Life, like birth, takes time. It has a long gestation. The bloom appears only after a slow unfolding of the bud, wherein every moment of development finally participates in the glory of the full flower. We never quite grasp the process until it’s over.
Yet, strangely unlike life, we anxious humans are impatient with process. We are restless with our beginnings, our smallness. It is hard to wait, to trust that something good and great will come of all the mute moments in between.
It is the same with a people’s promise. Israel, seemingly condemned to insignificance, was a people called to faith, by the prophet Micah, that God’s guarantee would somehow come true. “Bethlehem, too small to be among the clans of Judah ... from you shall come forth for me one who is to be ruler in Israel.” Out of their hidden smallness would rise a mighty and wondrous shepherd whose greatness could span the ends of the earth.
What the infancy narratives are all about is a subject of contention. The most considered and delicate judgments can be found in the commentaries of Raymond E. Brown, SS. Yet no matter what we make of these accounts of Jesus’ origins, they reveal that his “yes” was made possible only by an earlier act of trust. The Virgin believed that greatness would be worked out of her own life, her own womb. She believed the promise of God and, in doing so, gave birth to the promise.
The Gospel story of the Visitation is a wondrous convergence of insignificance and portent. Two cousins greet, one running to assist the other, both pregnant with life and faith. The hidden unborn quickens the triumph of faith in Elizabeth who, despite all appearances, recognizes in Mary the mother of her Lord: “Blessed are you among women and blessed is the fruit of your womb. ... The moment your greeting sounded in my ears, the baby stirred in my womb for joy.”
The secret encounter of these hitherto unknown women announces the future course not only of four lives, but of the world.
When I read this Gospel, I often imagine the women of the Visitation; not those two in the hill country of Judah, but those in our midst. They are a religious community that by worldly measure is not only hidden, but too small and fragile to have a future. Yet in the scope of eternity, greater works may be done in their hearts than in the plans and projects of mayors and managers who deem their own roles strategic. Politicians come and go; smug party operatives assume the throne of pride and prominence. But somehow it is the fragile and silent that live on.

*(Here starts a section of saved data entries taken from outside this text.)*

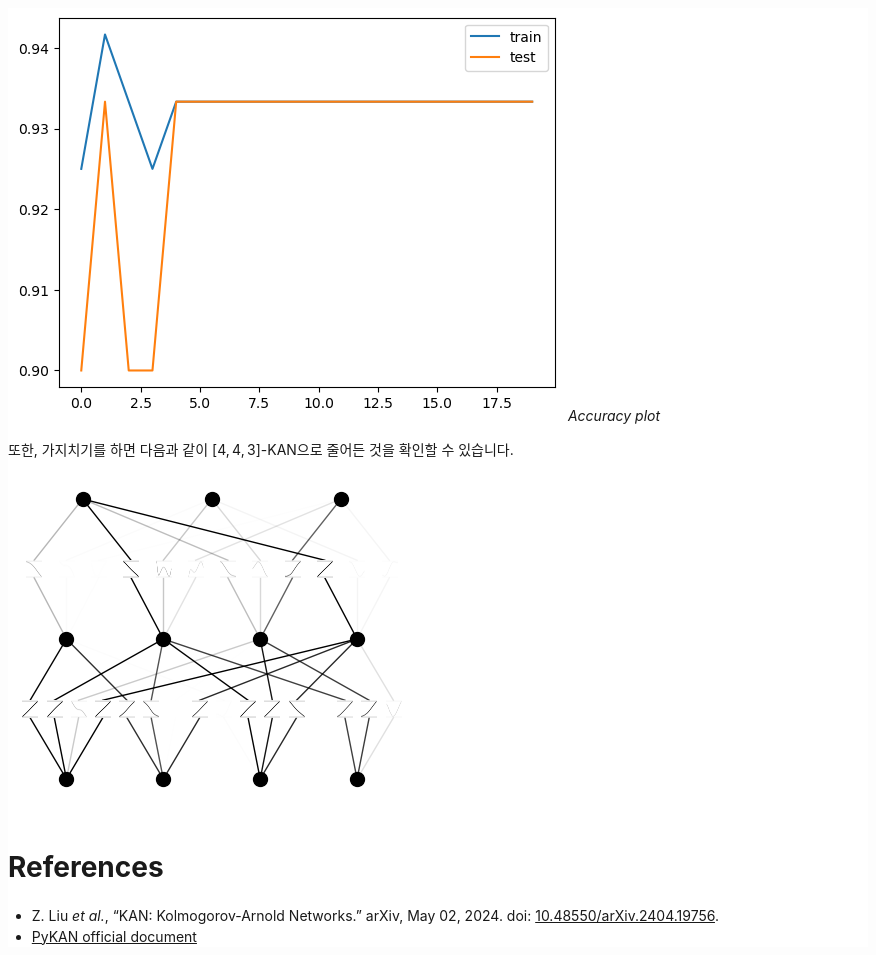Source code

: ![](/public/img/kan_13.png)
*Accuracy plot*

또한, 가지치기를 하면 다음과 같이 $[4,4,3]$-KAN으로 줄어든 것을 확인할 수 있습니다.

![](/public/img/kan_14.png)


# References
- Z. Liu _et al._, “KAN: Kolmogorov-Arnold Networks.” arXiv, May 02, 2024. doi: [10.48550/arXiv.2404.19756](https://doi.org/10.48550/arXiv.2404.19756).
- [PyKAN official document](https://kindxiaoming.github.io/pykan/index.html)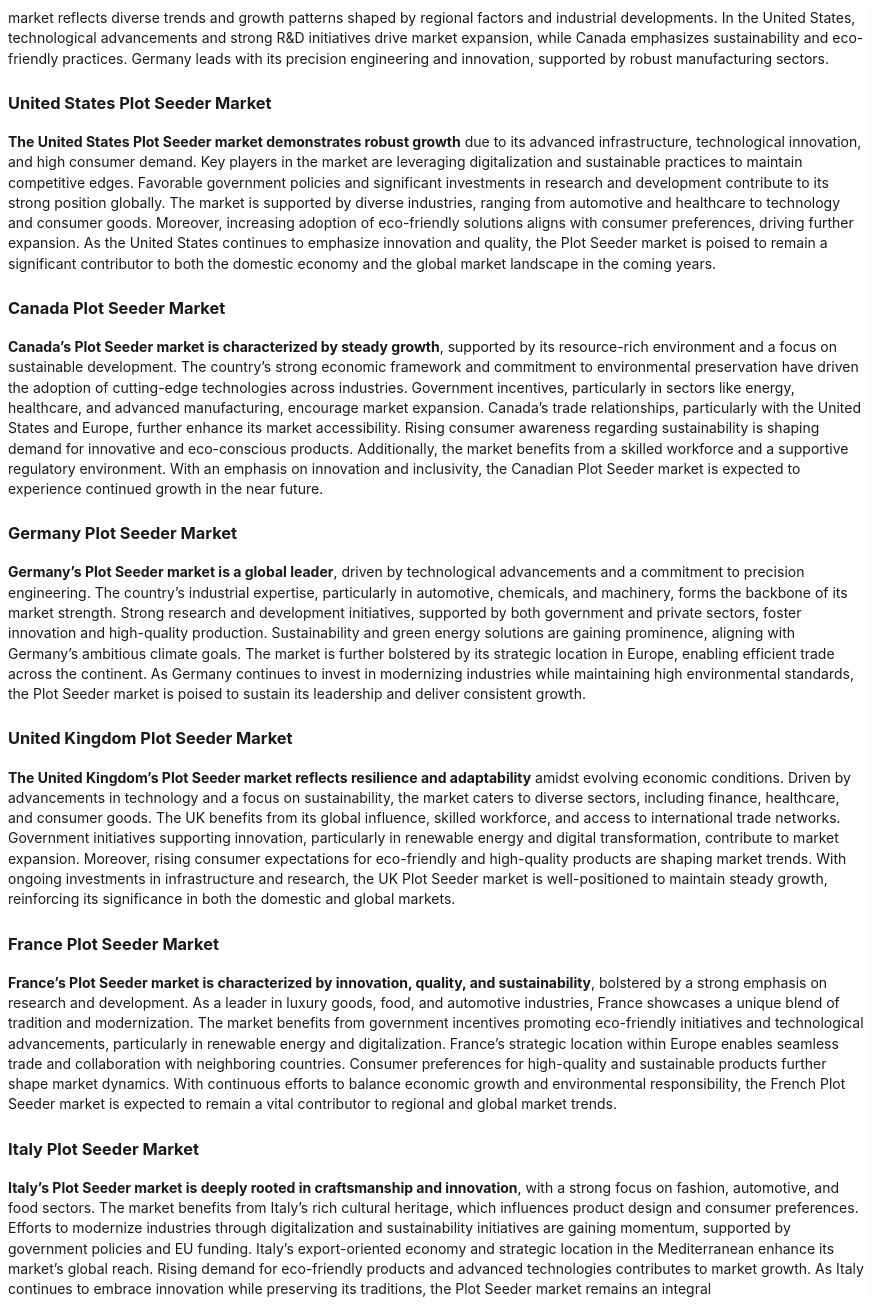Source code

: market reflects diverse trends and growth patterns shaped by regional factors and industrial developments. In the United States, technological advancements and strong R&amp;D initiatives drive market expansion, while Canada emphasizes sustainability and eco-friendly practices. Germany leads with its precision engineering and innovation, supported by robust manufacturing sectors.</span></em></p></blockquote><h3><strong>United States Plot Seeder Market</strong></h3><p><strong>The United States Plot Seeder market demonstrates robust growth</strong> due to its advanced infrastructure, technological innovation, and high consumer demand. Key players in the market are leveraging digitalization and sustainable practices to maintain competitive edges. Favorable government policies and significant investments in research and development contribute to its strong position globally. The market is supported by diverse industries, ranging from automotive and healthcare to technology and consumer goods. Moreover, increasing adoption of eco-friendly solutions aligns with consumer preferences, driving further expansion. As the United States continues to emphasize innovation and quality, the Plot Seeder market is poised to remain a significant contributor to both the domestic economy and the global market landscape in the coming years.</p><h3><strong>Canada Plot Seeder Market</strong></h3><p><strong>Canada&rsquo;s Plot Seeder market is characterized by steady growth</strong>, supported by its resource-rich environment and a focus on sustainable development. The country&rsquo;s strong economic framework and commitment to environmental preservation have driven the adoption of cutting-edge technologies across industries. Government incentives, particularly in sectors like energy, healthcare, and advanced manufacturing, encourage market expansion. Canada&rsquo;s trade relationships, particularly with the United States and Europe, further enhance its market accessibility. Rising consumer awareness regarding sustainability is shaping demand for innovative and eco-conscious products. Additionally, the market benefits from a skilled workforce and a supportive regulatory environment. With an emphasis on innovation and inclusivity, the Canadian Plot Seeder market is expected to experience continued growth in the near future.</p><h3><strong>Germany Plot Seeder Market</strong></h3><p><strong>Germany&rsquo;s Plot Seeder market is a global leader</strong>, driven by technological advancements and a commitment to precision engineering. The country&rsquo;s industrial expertise, particularly in automotive, chemicals, and machinery, forms the backbone of its market strength. Strong research and development initiatives, supported by both government and private sectors, foster innovation and high-quality production. Sustainability and green energy solutions are gaining prominence, aligning with Germany&rsquo;s ambitious climate goals. The market is further bolstered by its strategic location in Europe, enabling efficient trade across the continent. As Germany continues to invest in modernizing industries while maintaining high environmental standards, the Plot Seeder market is poised to sustain its leadership and deliver consistent growth.</p><h3><strong>United Kingdom Plot Seeder Market</strong></h3><p><strong>The United Kingdom&rsquo;s Plot Seeder market reflects resilience and adaptability</strong> amidst evolving economic conditions. Driven by advancements in technology and a focus on sustainability, the market caters to diverse sectors, including finance, healthcare, and consumer goods. The UK benefits from its global influence, skilled workforce, and access to international trade networks. Government initiatives supporting innovation, particularly in renewable energy and digital transformation, contribute to market expansion. Moreover, rising consumer expectations for eco-friendly and high-quality products are shaping market trends. With ongoing investments in infrastructure and research, the UK Plot Seeder market is well-positioned to maintain steady growth, reinforcing its significance in both the domestic and global markets.</p><h3><strong>France Plot Seeder Market</strong></h3><p><strong>France&rsquo;s Plot Seeder market is characterized by innovation, quality, and sustainability</strong>, bolstered by a strong emphasis on research and development. As a leader in luxury goods, food, and automotive industries, France showcases a unique blend of tradition and modernization. The market benefits from government incentives promoting eco-friendly initiatives and technological advancements, particularly in renewable energy and digitalization. France&rsquo;s strategic location within Europe enables seamless trade and collaboration with neighboring countries. Consumer preferences for high-quality and sustainable products further shape market dynamics. With continuous efforts to balance economic growth and environmental responsibility, the French Plot Seeder market is expected to remain a vital contributor to regional and global market trends.</p><h3><strong>Italy Plot Seeder Market</strong></h3><p><strong>Italy&rsquo;s Plot Seeder market is deeply rooted in craftsmanship and innovation</strong>, with a strong focus on fashion, automotive, and food sectors. The market benefits from Italy&rsquo;s rich cultural heritage, which influences product design and consumer preferences. Efforts to modernize industries through digitalization and sustainability initiatives are gaining momentum, supported by government policies and EU funding. Italy&rsquo;s export-oriented economy and strategic location in the Mediterranean enhance its market&rsquo;s global reach. Rising demand for eco-friendly products and advanced technologies contributes to market growth. As Italy continues to embrace innovation while preserving its traditions, the Plot Seeder market remains an integral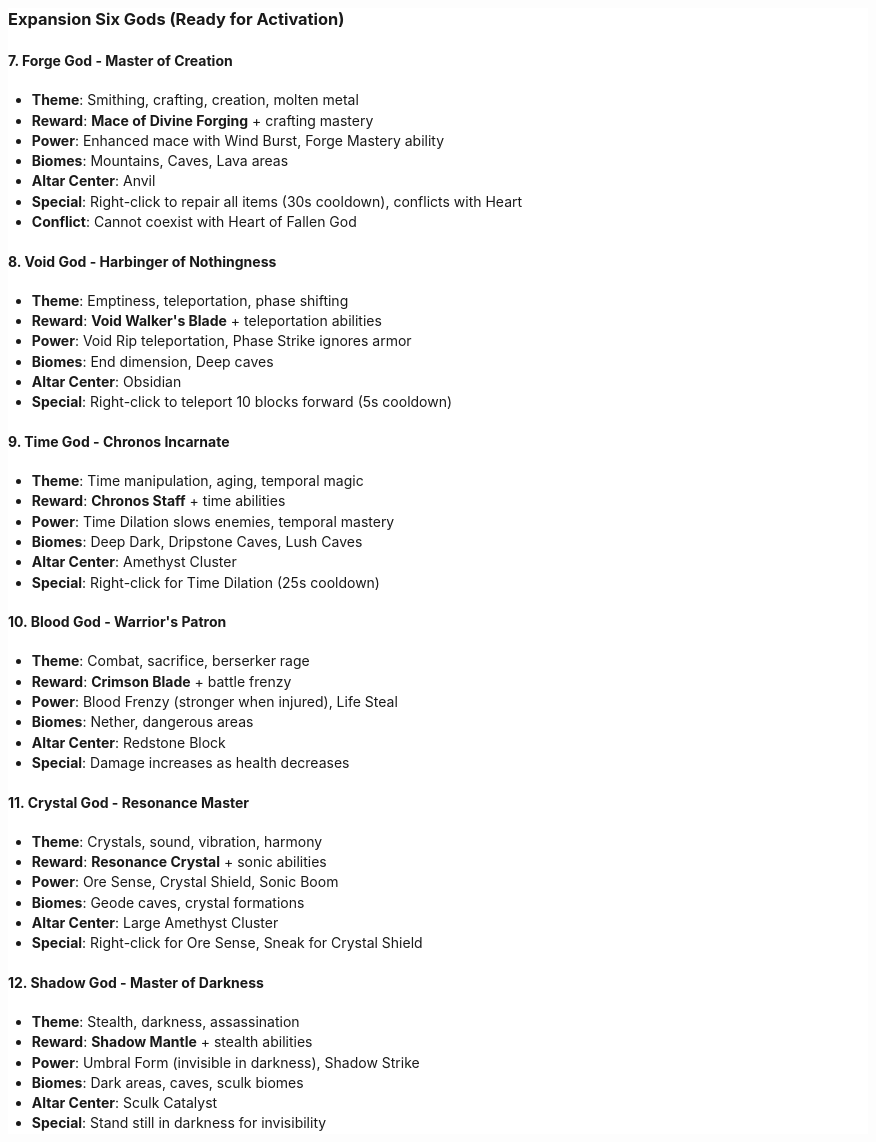 ### **Expansion Six Gods** (Ready for Activation)

#### 7. **Forge God** - Master of Creation
- **Theme**: Smithing, crafting, creation, molten metal
- **Reward**: **Mace of Divine Forging** + crafting mastery
- **Power**: Enhanced mace with Wind Burst, Forge Mastery ability
- **Biomes**: Mountains, Caves, Lava areas
- **Altar Center**: Anvil
- **Special**: Right-click to repair all items (30s cooldown), conflicts with Heart
- **Conflict**: Cannot coexist with Heart of Fallen God

#### 8. **Void God** - Harbinger of Nothingness
- **Theme**: Emptiness, teleportation, phase shifting
- **Reward**: **Void Walker's Blade** + teleportation abilities
- **Power**: Void Rip teleportation, Phase Strike ignores armor
- **Biomes**: End dimension, Deep caves
- **Altar Center**: Obsidian
- **Special**: Right-click to teleport 10 blocks forward (5s cooldown)

#### 9. **Time God** - Chronos Incarnate
- **Theme**: Time manipulation, aging, temporal magic
- **Reward**: **Chronos Staff** + time abilities
- **Power**: Time Dilation slows enemies, temporal mastery
- **Biomes**: Deep Dark, Dripstone Caves, Lush Caves
- **Altar Center**: Amethyst Cluster
- **Special**: Right-click for Time Dilation (25s cooldown)

#### 10. **Blood God** - Warrior's Patron
- **Theme**: Combat, sacrifice, berserker rage
- **Reward**: **Crimson Blade** + battle frenzy
- **Power**: Blood Frenzy (stronger when injured), Life Steal
- **Biomes**: Nether, dangerous areas
- **Altar Center**: Redstone Block
- **Special**: Damage increases as health decreases

#### 11. **Crystal God** - Resonance Master
- **Theme**: Crystals, sound, vibration, harmony
- **Reward**: **Resonance Crystal** + sonic abilities
- **Power**: Ore Sense, Crystal Shield, Sonic Boom
- **Biomes**: Geode caves, crystal formations
- **Altar Center**: Large Amethyst Cluster
- **Special**: Right-click for Ore Sense, Sneak for Crystal Shield

#### 12. **Shadow God** - Master of Darkness
- **Theme**: Stealth, darkness, assassination
- **Reward**: **Shadow Mantle** + stealth abilities
- **Power**: Umbral Form (invisible in darkness), Shadow Strike
- **Biomes**: Dark areas, caves, sculk biomes
- **Altar Center**: Sculk Catalyst
- **Special**: Stand still in darkness for invisibility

And what could be more fragile and quiet than two unborn children? Surely we in this abortion culture know that much. The child before birth is voiceless and vulnerable. Those who are small and insignificant are simply that: not big and not important. They can easily be expunged from our personal thoughts and our political discourse. But with hope, with trust, with patience—gifts of the pregnant mother—life is born again in every child yessed into life.
Any mother who has ever been with child in faith, who has ever been pregnant in hope, has rushed to the friend, the compatriot, the spouse, the family and announced the good news. The promise is terribly precarious. Anything can happen, suddenly, brusquely, and definitively. But the hope remains, and over time faith’s long labor yields life.
In some ways, I think, God is most appropriately thought of as a mother. What an act of courage it takes to complete the task. What a demand upon the ego, one’s time, one’s plans, one’s privacy. There can never again be a thought of oneself alone. One’s world is now invaded by the invitations and intrusions of the unplanned visitor, the unexpected guest. Pregnancy is the emergence of the other within, an other which is one with oneself, but not oneself. All love is borne this way.
Visitation is not only the paradigm of God in our lives. It is also the way we enter each other.
Our loves and hopes are fragile, growing things. They require nourishment; they take time. Nothing great and enduring happens fast. So we wait; we trust. Could we believe that the promise God wove into our very souls might give birth to something big? Could we hope that something so small and fragile in us could someday walk free and upright and joyous?
The question of every mother who ever birthed a child is the question of our own dear God birthing us, calling us into a precarious existence.
Is it worth it all? “Blessed is the one who believed the promise.” So it was with Mary. So it is with God.